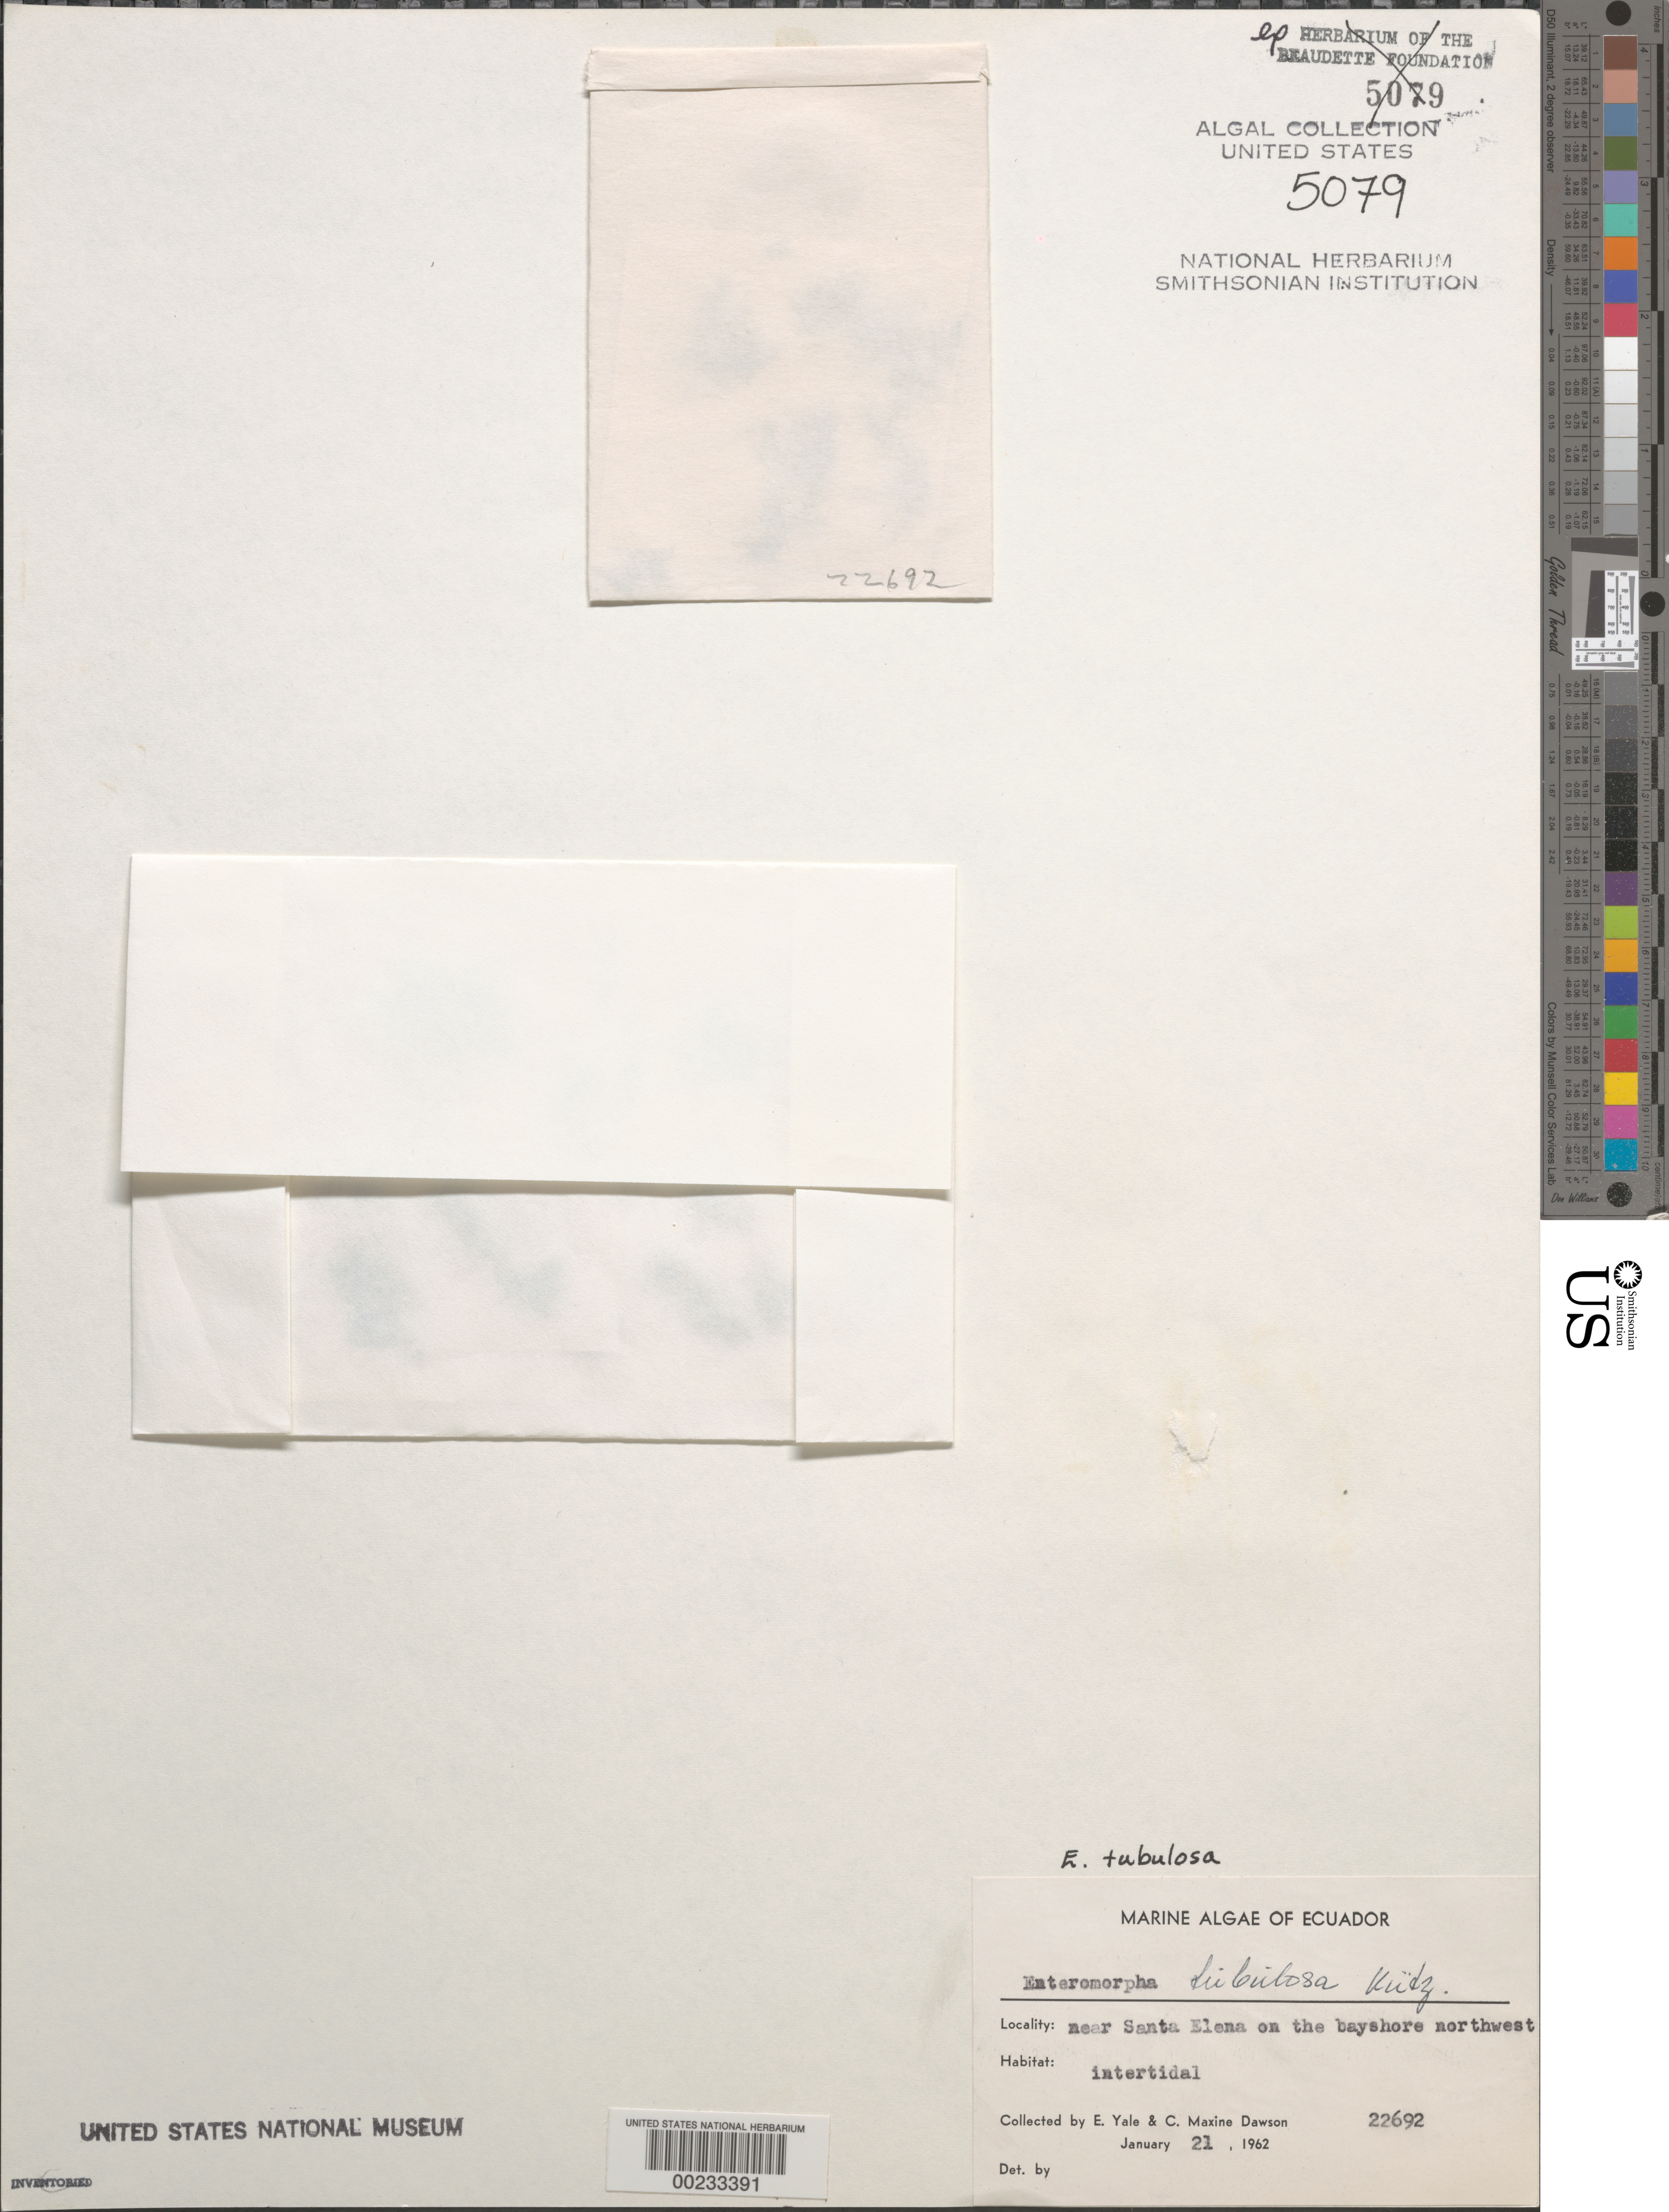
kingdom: Plantae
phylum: Chlorophyta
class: Ulvophyceae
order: Ulvales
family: Ulvaceae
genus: Ulva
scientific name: Ulva flexuosa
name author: Wulfen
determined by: Algae name updating Project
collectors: E. Y. Dawson & C. M. Dawson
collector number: EYD 22692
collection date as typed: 21 Jan 1962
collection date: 1962-01-21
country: Ecuador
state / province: Guayas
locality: Near Santa Elena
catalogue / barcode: US 5079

*WHAT IS ASKED*
Copy out the rows from the line containing "class: Ulvophyceae" through the last line, with both ends included, and change nothing.

*WRITTEN SOLUTION*
class: Ulvophyceae
order: Ulvales
family: Ulvaceae
genus: Ulva
scientific name: Ulva flexuosa
name author: Wulfen
determined by: Algae name updating Project
collectors: E. Y. Dawson & C. M. Dawson
collector number: EYD 22692
collection date as typed: 21 Jan 1962
collection date: 1962-01-21
country: Ecuador
state / province: Guayas
locality: Near Santa Elena
catalogue / barcode: US 5079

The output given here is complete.